Image of EMI emission test environment for UPS systems.
Fig. 1. Conducted EMI emission test environment for UPS systems.
Uninterruptible power supply (UPS) systems provide power protection to critical loads. The use of silicon-carbide (SiC) metal-oxide semiconductor field-effect transistors (MOSFETs) in UPS systems allows for improvements in efficiency and power density, but generates more electromagnetic interference (EMI) noise because of the high dV/dt and di/dt.

The UPS systems must generate low disturbances so that they will not adversely affect the operation of other parts of the system. The UPS system under evaluation in this study is a static UPS with online configuration. A specific EMI test environment is established to measure the conducted EMI emission. A 1.8 m * 2.4 m copper plane is used as the ground plane.
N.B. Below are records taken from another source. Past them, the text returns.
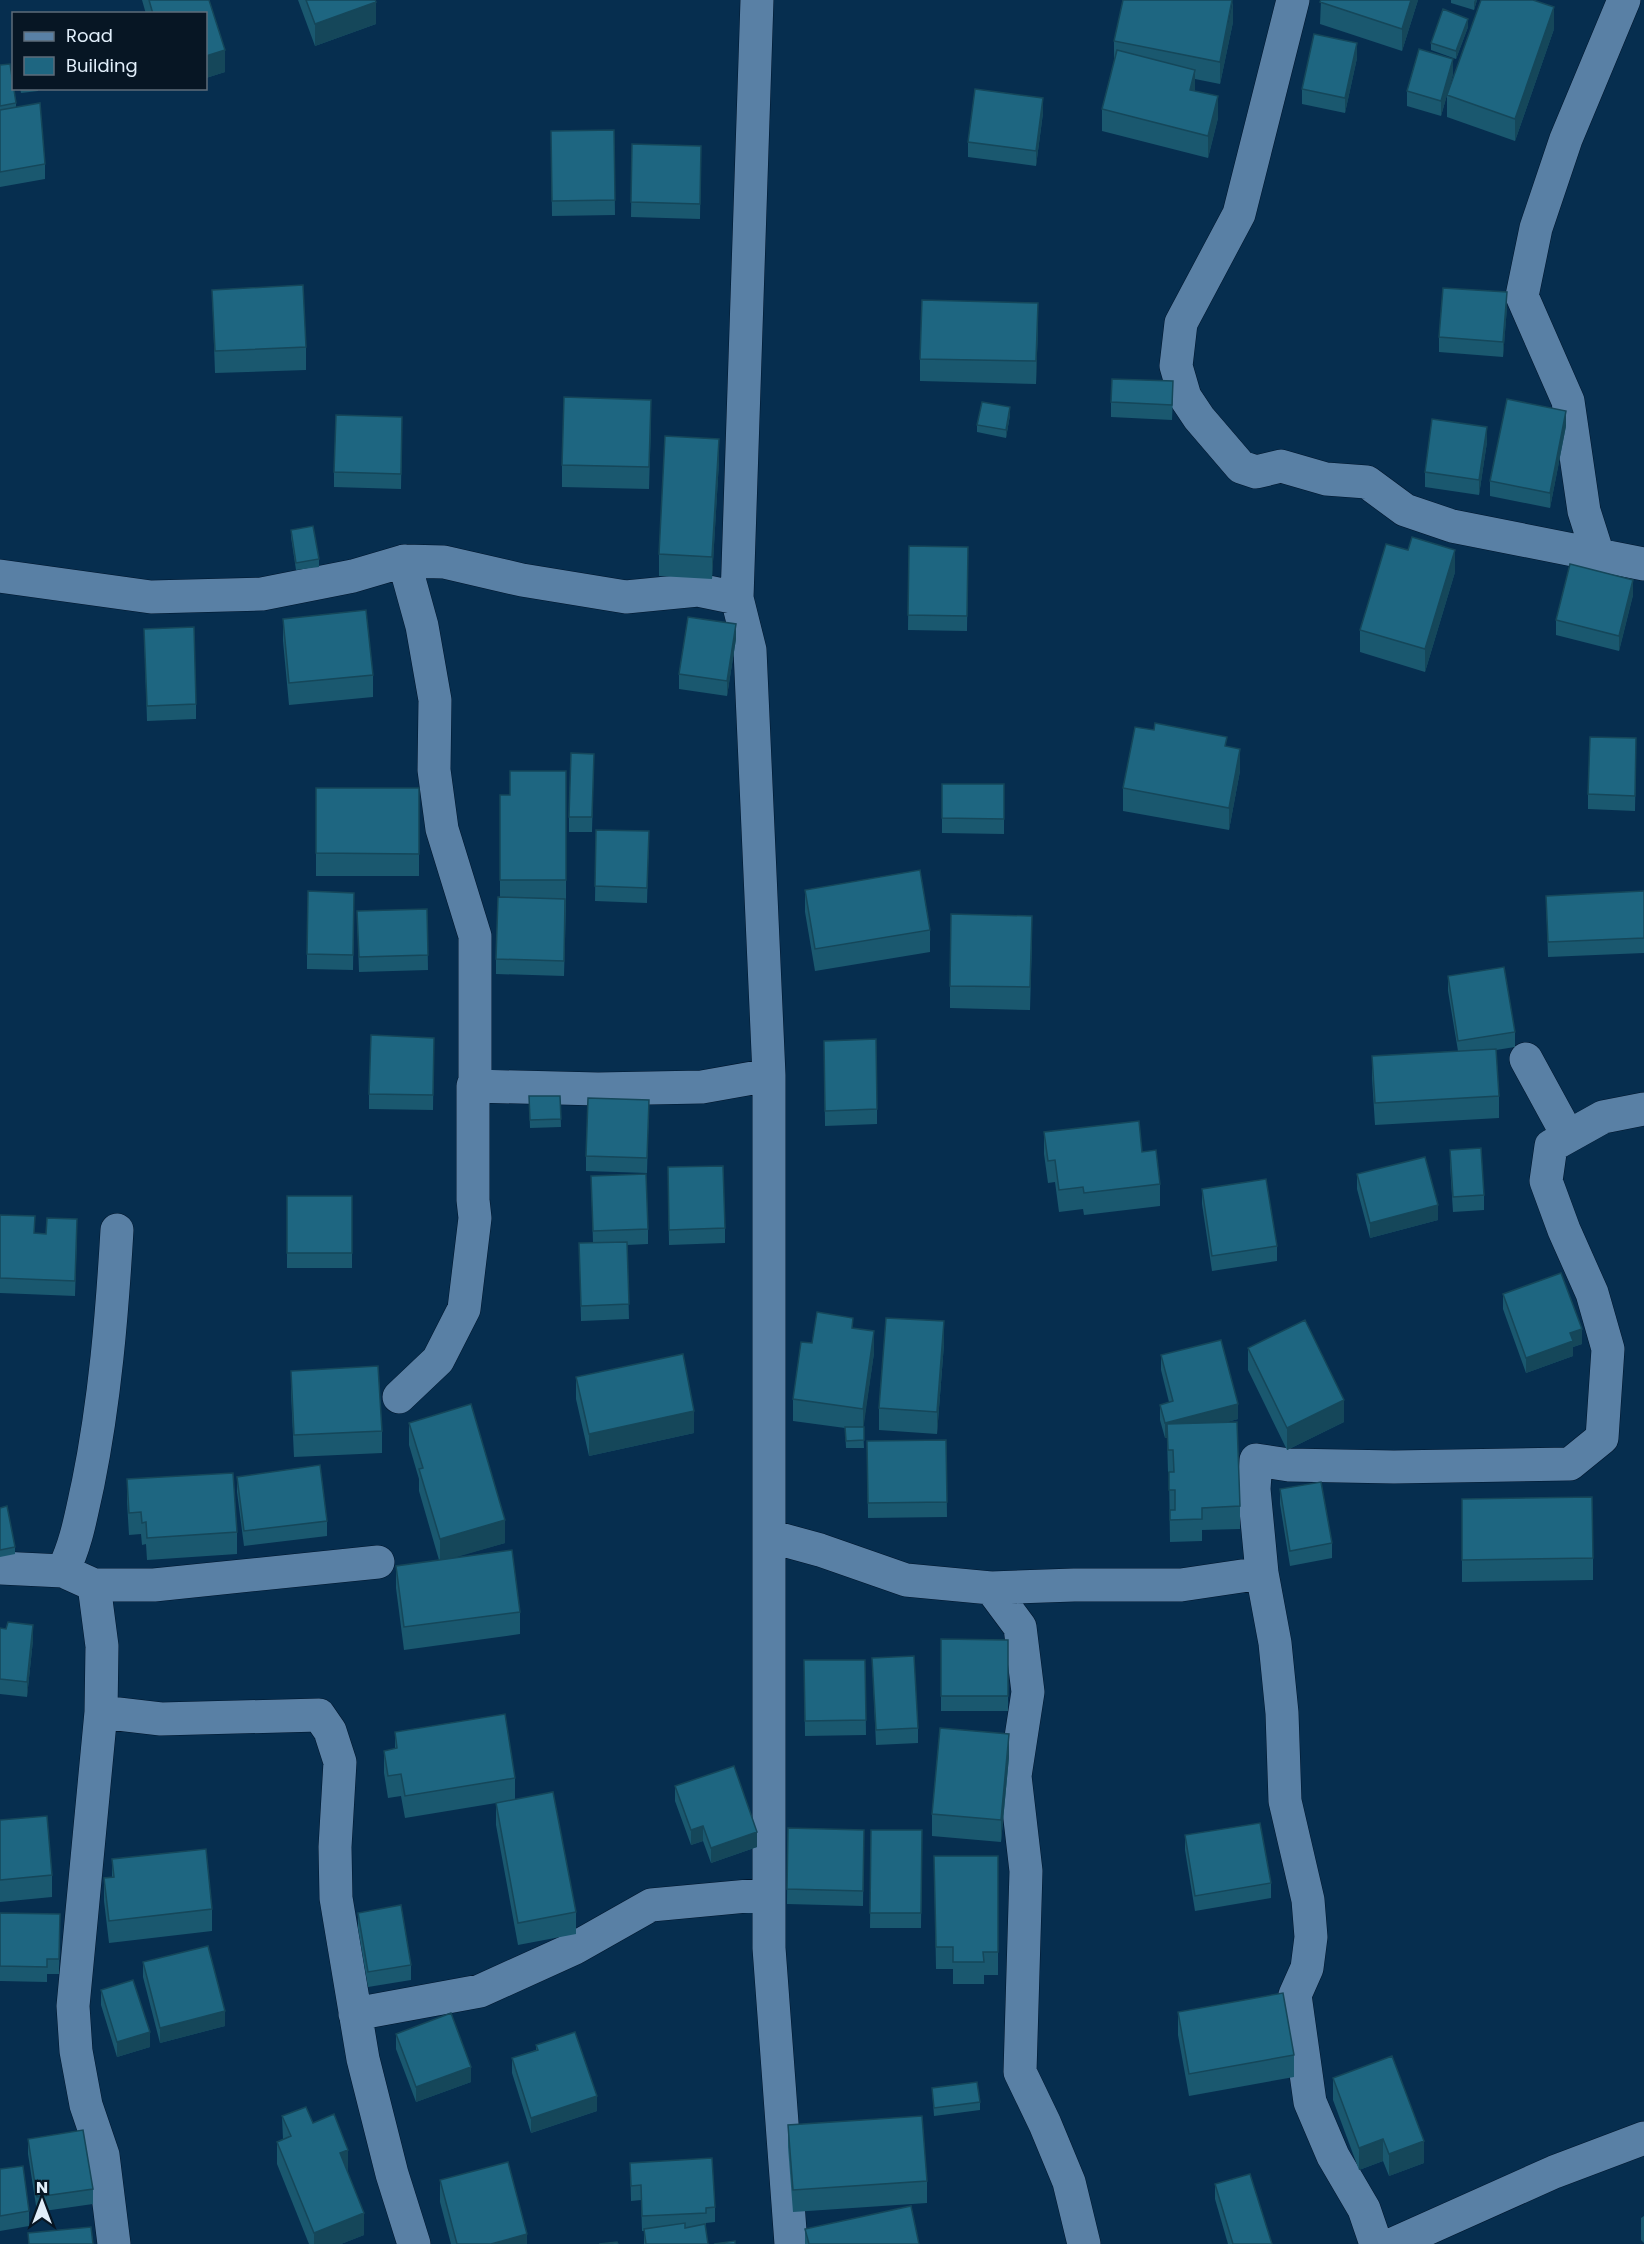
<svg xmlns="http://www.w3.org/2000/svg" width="1644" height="2244" font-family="Poppins,sans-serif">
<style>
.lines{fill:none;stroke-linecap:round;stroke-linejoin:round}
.minor-casing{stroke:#00162d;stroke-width:34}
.minor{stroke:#5980a5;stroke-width:33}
.wall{fill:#1a586f}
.shaded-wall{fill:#15475a}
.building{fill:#1e6681;stroke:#15475a;stroke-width:1.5}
</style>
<rect width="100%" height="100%" fill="#062e4f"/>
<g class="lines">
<!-- minor casing -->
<g class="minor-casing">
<path id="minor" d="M757,0L737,598L750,650L769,1075V1948L791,2244
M1293,0L1239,214L1181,323L1176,366L1185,397L1199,418L1241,467L1256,472L1281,466L1326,479L1367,482L1405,510L1452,526L1644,564
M1598,555L1584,511L1568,401L1522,296L1536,228L1566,139L1624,0
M0,576L151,597L262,594L353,576L404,561L444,562L522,580L626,597L698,590L737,598
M1526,1059L1568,1136
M473,1086L598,1089L702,1087L769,1075
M399,1397L438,1360L464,1309L475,1218L473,1200V1086L475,1080V936L442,829L434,770L435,700L422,626L404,561
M769,1536L820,1550L906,1580L991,1588L1074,1585H1181L1262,1573L1275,1643L1282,1713L1285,1801L1308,1900L1311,1937L1307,1968L1295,1995L1310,2102L1333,2156L1364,2209L1376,2244
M0,1568L63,1571L94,1585L102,1646L101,1712L73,2006L76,2051L86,2105L103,2155L114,2244
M63,1571C77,1542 81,1515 88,1484C105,1400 112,1315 117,1230
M1262,1573L1254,1489L1256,1460L1289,1465L1394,1467L1570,1464L1602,1438L1608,1349L1592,1293L1564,1230L1546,1181L1551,1146L1603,1117L1644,1109
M94,1585H154L378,1562
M991,1588L1020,1627L1028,1692L1015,1776L1026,1871L1020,2072L1045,2124L1069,2182L1084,2244
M101,1712L161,1719L319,1715L330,1731L340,1762L335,1847L336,1898L363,2059L392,2174L414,2244
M355,2014L480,1991L575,1948L651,1905L769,1894
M1393,2244L1554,2172L1644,2138"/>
</g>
<!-- minor -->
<use href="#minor" class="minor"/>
</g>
<!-- wall -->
<path class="wall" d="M142,0H209L225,72L206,78V14H146Z
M298,0H375L376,24L315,46Z
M1321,0H1418L1402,51L1320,24Z
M1451,0H1477L1474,10L1451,3Z
M1233,22L1220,84L1195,79V91L1218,118L1208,158L1102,131V109L1114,61V41Z
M1468,27L1456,59L1431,50V43Z
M1554,29L1515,141L1447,117V95Z
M1357,58L1345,113L1302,104V89Z
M0,65L16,103V107L45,164V179L0,187Z
M1453,74L1441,116L1407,106V91Z
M20,88H38V91L21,93Z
M1043,113L1036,166L968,157V142Z
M614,130L615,215L552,216L551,131Z
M632,144L701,146L700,219L631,217Z
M212,290L306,347V370L215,373Z
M1507,307L1503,357L1439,352V337Z
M1038,325L1036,384L920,381V359Z
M1173,396L1172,420L1111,417V402Z
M1010,415L1006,438L977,432V425Z
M651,422L649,489L562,487V465Z
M1566,426L1550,508L1490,496V481Z
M402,432L401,489L334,487V472Z
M1487,442L1479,495L1425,487V472Z
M719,461L712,579L659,576V554Z
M291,530L319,559V567L296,570L291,537Z
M909,546L968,547L967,631L908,630Z
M1455,572L1425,672L1360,652V630Z
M1633,595L1619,651L1556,635V620Z
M283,619L373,675V697L289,705L283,641Z
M144,629L196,704V719L147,721Z
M736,639L727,696L679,689V674Z
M1227,747L1240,771L1229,830L1123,811V788Z
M1636,753L1635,811L1588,809V794Z
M594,754L592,832H569V817Z
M566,771V903L564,976L496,974V959L500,897V795H510Z
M942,784H1004V834L942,833Z
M316,788H419V876H316Z
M596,830L649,831L647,903L595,901Z
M805,890L930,930V952L815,971L805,912Z
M1644,891V953L1548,957L1546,896Z
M354,908L353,970L307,969V954Z
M427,909L428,970L359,972L357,911Z
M1032,938L1030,1010L950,1008V986Z
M1448,976L1515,1032V1047L1496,1050L1499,1096V1118L1375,1125L1372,1078V1056L1458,1051L1448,991Z
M434,1038L433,1110L369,1109V1094Z
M824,1041L877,1109V1124L825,1126Z
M529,1096H560L561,1127L530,1128Z
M649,1100L647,1173L586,1171V1156Z
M1044,1132L1142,1152L1160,1184V1206L1084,1215L1083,1209L1059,1212L1055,1182L1048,1183L1044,1154Z
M1450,1150L1484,1195V1210L1453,1212L1450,1165Z
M1357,1174L1438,1220L1370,1238L1357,1189Z
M591,1176L648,1229V1244L627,1245L629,1319L581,1321L579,1243H593Z
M668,1182L725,1228V1243L669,1245Z
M1202,1189L1277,1246V1261L1212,1271L1202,1204Z
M287,1196H352V1268H287Z
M0,1215L35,1233L77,1234L75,1296L0,1293Z
M1503,1294L1582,1344L1573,1347V1356L1526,1373L1503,1309Z
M853,1328L874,1353L863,1427L864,1448H846L845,1428L793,1421V1399L812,1343Z
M944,1344L937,1434L879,1430V1408Z
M1248,1348L1344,1422L1287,1450L1248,1370Z
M1161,1355L1238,1419L1227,1422L1240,1506V1529L1202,1530V1541L1170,1542L1169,1472H1173H1168L1167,1438H1165L1160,1420V1405L1169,1402L1161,1370Z
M291,1371L382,1431V1453L294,1457L291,1393Z
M576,1377L694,1433L589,1456L576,1399Z
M409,1423L505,1543L451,1558L520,1612V1634L404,1650L396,1588V1566L439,1560L419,1491V1479L409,1445Z
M946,1440L947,1517L868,1518L867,1441Z
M237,1477L327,1521V1536L244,1546L237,1492Z
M127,1479L237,1532V1554L147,1560L146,1544L142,1545L141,1534L129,1535L127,1502Z
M1280,1489L1332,1543V1558L1290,1566L1280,1504Z
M1462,1499L1593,1558V1580L1462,1582Z
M0,1508L15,1547V1554L0,1557Z
M0,1628L33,1640L27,1697L0,1694Z
M941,1639L1008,1640V1711H941Z
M872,1658L918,1728V1743L876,1745Z
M804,1660H865L866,1735L805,1736Z
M395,1732L515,1778V1799L576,1912V1934L518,1945L496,1825V1803L405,1818L401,1796L388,1798L384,1773V1751L395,1749Z
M1009,1757L1001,1842L932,1836V1814Z
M675,1786L757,1847L711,1863L703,1841L691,1845L675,1801Z
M0,1820L52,1875V1897L0,1902Z
M788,1828L864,1830L863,1906L787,1904Z
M871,1830H922L921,1928H870Z
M1185,1835L1271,1883V1898L1195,1911L1185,1850Z
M934,1856H998V1975H984V1984H953V1969H936Z
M112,1859L212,1909V1931L109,1943L104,1901V1878H112Z
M0,1913L60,1914L59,1974H47V1982L0,1981Z
M358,1913L411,1965V1980L368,1987L358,1928Z
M143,1962L225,2026L160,2043L143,1977Z
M101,1990L150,2047L117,2057L101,2005Z
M1178,2012L1294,2055V2077L1189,2096L1178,2035Z
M396,2034L471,2082L416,2102L396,2049Z
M536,2045L597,2111L531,2133L512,2073V2058L536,2050Z
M1333,2078L1424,2163L1389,2176L1383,2161L1359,2170L1333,2100Z
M932,2088L980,2102V2110L934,2116Z
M282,2116L313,2123L348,2172L364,2235L341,2244H309L277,2164V2142L283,2139Z
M788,2125L927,2181V2203L793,2212L788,2147Z
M28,2139L93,2189V2204L37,2212L28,2154Z
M630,2163L715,2207V2222L706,2223V2228H705L708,2244H644V2231H642L641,2200L631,2201Z
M0,2169L29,2211V2226L0,2231Z
M440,2180L527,2244H451L440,2202Z
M1215,2184L1272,2244H1228L1215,2199Z
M1644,2216V2243L1641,2240V2218Z
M805,2229L919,2244H805Z"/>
<!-- shaded-wall -->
<path class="shaded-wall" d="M1233,0V22L1220,84V62Z
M1411,0H1418L1402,51V29Z
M1475,0H1477L1474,10V2Z
M376,2V24L315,46V24Z
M1554,7V29L1515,141V119Z
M1468,19V27L1456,59V51Z
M1357,43V58L1345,113V98Z
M225,50V72L206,78V56Z
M1453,59V74L1441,116V101Z
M1195,70V92L1190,90Z
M1218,96V118L1208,158V136Z
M1043,98V113L1036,166V151Z
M1507,292V307L1503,357V342Z
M1038,303V325L1036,384V361Z
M1010,407V415L1006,438V430Z
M1566,411V426L1550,508V493Z
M1487,427V442L1479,495V480Z
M719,439V461L712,579V557Z
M1455,550V572L1425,672V649Z
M1633,580V595L1619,651V636Z
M736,624V639L727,696V681Z
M1240,749V771L1229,830V808Z
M1438,1205V1220L1370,1238V1223Z
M944,1321V1344L937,1434V1412Z
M1582,1329V1344L1573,1347V1356L1526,1373V1358L1570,1333Z
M874,1331V1353L863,1431V1409Z
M1344,1400V1422L1287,1450V1428Z
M1238,1404V1419L1168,1438L1167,1424V1438H1165V1423Z
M694,1411V1433L589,1456V1434Z
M505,1520V1543L440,1562V1539Z
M33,1625V1640L27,1697V1682Z
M1009,1734V1757L1001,1842V1820Z
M703,1826V1841L691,1845V1830Z
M757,1832V1847L711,1863V1848Z
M225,2011V2026L160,2043V2028Z
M150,2032V2047L117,2057V2042Z
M471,2067V2082L416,2102V2087Z
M597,2096V2111L531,2133V2118Z
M1383,2139V2161L1359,2170V2148Z
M1424,2141V2163L1389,2176V2154Z
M348,2150V2172L340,2175V2153Z
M364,2213V2235L341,2244H314V2233Z
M527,2234V2244H491Z"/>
<!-- building -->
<path class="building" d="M149,0H209L225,50L206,56V14H153Z
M306,0H375L376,2L315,24Z
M1123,0H1232L1220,62L1114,41Z
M1321,0H1411L1402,29L1320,2Z
M1481,0H1533L1554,7L1515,119L1447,95Z
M1443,9L1468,19L1456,51L1431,43Z
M1314,34L1357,43L1345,98L1302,89Z
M1419,49L1453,59L1441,101L1407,91Z
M1117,50L1195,70L1190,90L1218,96L1208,136L1102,109Z
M10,64L16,103L0,106V65Z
M975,89L1043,98L1036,151L968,142Z
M40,103L45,164L0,172V110Z
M614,130L615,200L552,201L551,131Z
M632,144L701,146L700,204L631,202Z
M303,285L306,347L215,351L212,290Z
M1443,288L1507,292L1503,342L1439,337Z
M922,300L1038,303L1036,361L920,359Z
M1112,379L1173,381L1172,405L1111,402Z
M564,397L651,400L649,467L562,465Z
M1507,399L1566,411L1550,493L1490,481Z
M982,402L1010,407L1006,430L977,425Z
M336,415L402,417L401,474L334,472Z
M1432,419L1487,427L1479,480L1425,472Z
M665,436L719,439L712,557L659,554Z
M313,526L319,559L296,563L291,530Z
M1412,537L1455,550L1425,649L1360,630L1386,544L1408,550Z
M909,546L968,547L967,616L908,615Z
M1570,564L1633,580L1619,636L1556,620Z
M366,610L373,675L289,683L283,619Z
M688,617L736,624L727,681L679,674Z
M194,627L196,704L147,706L144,629Z
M1155,723L1227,737L1225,746L1240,749L1229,808L1123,788L1135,727L1154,730Z
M1590,737L1636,738L1635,796L1588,794Z
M571,753L594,754L592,817H569Z
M510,771H566V880H500V795H510Z
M942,784H1004V819L942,818Z
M316,788H419V854L316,853Z
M596,830L649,831L647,888L595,886Z
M920,870L930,930L815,949L805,890Z
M308,891L354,893L353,955L307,954Z
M1644,891V938L1548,942L1546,896Z
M498,897L565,899L564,961L496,959Z
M427,909L428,955L359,957L357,911Z
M951,914L1032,916L1030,987L950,986Z
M1504,967L1515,1032L1458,1041L1448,976Z
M371,1035L434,1038L433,1095L369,1094Z
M876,1039L877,1109L825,1111L824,1041Z
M1496,1049L1499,1096L1375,1103L1372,1056Z
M529,1096H560L561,1119L530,1120Z
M588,1098L649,1100L647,1158L586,1156Z
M1139,1121L1142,1152L1156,1150L1160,1184L1084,1193L1083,1187L1059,1190L1055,1160L1048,1161L1044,1132Z
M1481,1148L1484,1195L1453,1197L1450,1150Z
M1425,1157L1438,1205L1370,1223L1357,1174Z
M723,1166L725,1228L669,1230L668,1167Z
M646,1174L648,1229L593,1231L591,1176Z
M1266,1179L1277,1246L1212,1256L1202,1189Z
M287,1196H352V1253H287Z
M0,1215L35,1216L34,1233L46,1234L47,1218L77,1219L75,1281L0,1278Z
M627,1242L629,1304L581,1306L579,1243Z
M1561,1273L1582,1329L1570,1333L1573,1341L1526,1358L1503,1294Z
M817,1312L853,1318L852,1328L874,1331L863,1409L793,1399L801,1342L812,1343Z
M886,1318L944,1321L937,1412L879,1408Z
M1305,1320L1344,1400L1287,1428L1248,1348Z
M1221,1340L1238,1404L1165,1423L1160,1405L1173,1401L1161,1355Z
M683,1354L694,1411L589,1434L576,1377Z
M378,1366L382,1431L294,1435L291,1371Z
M471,1404L505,1520L440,1539L419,1469L423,1468L409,1423Z
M1237,1422L1240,1506L1202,1508V1519L1170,1520V1510H1175V1490H1169V1472H1174L1173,1450H1168L1167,1424Z
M845,1427H864V1440L846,1441Z
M946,1440L947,1502L868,1503L867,1441Z
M320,1465L327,1521L244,1531L237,1477Z
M233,1473L237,1532L147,1538L146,1522L142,1523L141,1512L129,1513L127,1479Z
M1321,1482L1332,1543L1290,1551L1280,1489Z
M1592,1497L1593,1558L1462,1560V1499Z
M7,1506L15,1547L0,1550V1508Z
M512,1550L520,1612L404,1627L396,1566Z
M8,1622L33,1625L27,1682L0,1679V1628L6,1629Z
M941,1639L1008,1640V1696H941Z
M914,1656L918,1728L876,1730L872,1658Z
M804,1660H865L866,1720L805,1721Z
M505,1714L515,1778L405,1796L401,1774L388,1776L384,1751L397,1748L395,1732Z
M940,1728L1009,1734L1001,1820L932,1814Z
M734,1766L757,1832L711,1848L703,1826L691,1830L675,1786Z
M553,1792L576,1912L518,1923L496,1803Z
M47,1816L52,1875L0,1880V1820Z
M1260,1823L1271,1883L1195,1896L1185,1835Z
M788,1828L864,1830L863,1891L787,1889Z
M871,1830H922L921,1913H870Z
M206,1849L212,1909L109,1921L104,1878L114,1877L112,1859Z
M934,1856H998V1952H983L984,1962H953V1947H936Z
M401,1905L411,1965L368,1972L358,1913Z
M0,1913L60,1914L59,1959H47V1967L0,1966Z
M208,1946L225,2011L160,2028L143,1962Z
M133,1980L150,2032L117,2042L101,1990Z
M1283,1993L1294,2055L1189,2074L1178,2012Z
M451,2013L471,2067L416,2087L396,2034Z
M575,2032L597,2096L531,2118L512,2058L538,2050L536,2045Z
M1392,2056L1424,2141L1389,2154L1383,2139L1359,2148L1333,2078Z
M977,2082L980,2102L934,2108L932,2088Z
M306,2107L313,2123L334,2114L348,2150L340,2153L364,2213L314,2233L277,2142L291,2136L282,2116Z
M922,2116L927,2181L793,2190L788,2125Z
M83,2130L93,2189L37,2197L28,2139Z
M712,2158L715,2207L706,2208V2213L642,2216L641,2185L631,2186L630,2163Z
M508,2162L527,2234L491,2244H457L440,2180Z
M23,2166L29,2211L0,2216V2169Z
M1250,2174L1272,2244H1233L1215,2184Z
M911,2206L919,2244H809L805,2229Z
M685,2223V2228L705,2224L708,2244H646L644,2229Z
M91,2227L93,2244H29L28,2233Z
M735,2241V2244H714Z
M617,2242L618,2244H599Z"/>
<!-- legend -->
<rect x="12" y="12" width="195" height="78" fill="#071624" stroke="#5e6c7a" stroke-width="1.5"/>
<rect x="24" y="32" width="30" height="9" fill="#5980a5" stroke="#5e6c7a" stroke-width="1.5"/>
<text x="66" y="42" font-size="18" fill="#e1eefa">Road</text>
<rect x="24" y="57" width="30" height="18" fill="#1e6681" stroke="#5e6c7a" stroke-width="1.5"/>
<text x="66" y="72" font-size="18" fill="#e1eefa">Building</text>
<!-- north arrow -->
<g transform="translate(42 2202)" stroke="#071624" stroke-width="4.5" paint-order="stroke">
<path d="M0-4.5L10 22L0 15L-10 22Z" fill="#e1eefa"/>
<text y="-9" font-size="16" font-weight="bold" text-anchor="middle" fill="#e1eefa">N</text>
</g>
</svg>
The UPS system under test is placed on the copper plane with 0.5 m distance to the closest boundary. The ac input power port and the ac output power port are on opposite sides of the copper plane, and are connected to the three-phase ac power supply and the three-phase resistive loads, respectively. A resistive load bank is placed on the copper plane to serve as the load during battery charging. Three line-impedance-stabilization-network (LISN) units are located at the ac input power port to measure the disturbance voltages of the main terminal.

First, different EMI profiles under different operation modes are investigated. The disturbance voltage at the ac input port is measured while the UPS system is in normal operation, and then again during charging operation. The disturbance voltage during charging operation has a higher magnitude, of 1 MHz to 30 MHz. The main reason for this magnitude is that the dc-dc charging stage generates common mode (CM) voltage during operation and adds to the total EMI noise. The EMI profile is also affected by the control methods utilized, as will be shown in the final paper.

For a given UPS system, the filters should be designed based on the worst EMI emission in terms of operation modes, but the best EMI emission terms of control methods. A three-phase CM filter and a three-phase DM filter are designed. The attenuated disturbance voltage meet the limits required by the IEC 62040-2 standard, as shown in Fig. 2.

The charging mode introduces additional an disturbance from 1 MHz to 30 MHz compared to the normal operation. A reduced EMI pulse width modulation method for the rectifier and inverter stage and the synchronized dc-dc stage operation are able to reduce the disturbance. The designed EMI filters effectively attenuates the disturbance to meet the limits.

Chart of attenuated disturbance voltage of phase A.
Fig. 2. Attenuated disturbance voltage of phase A.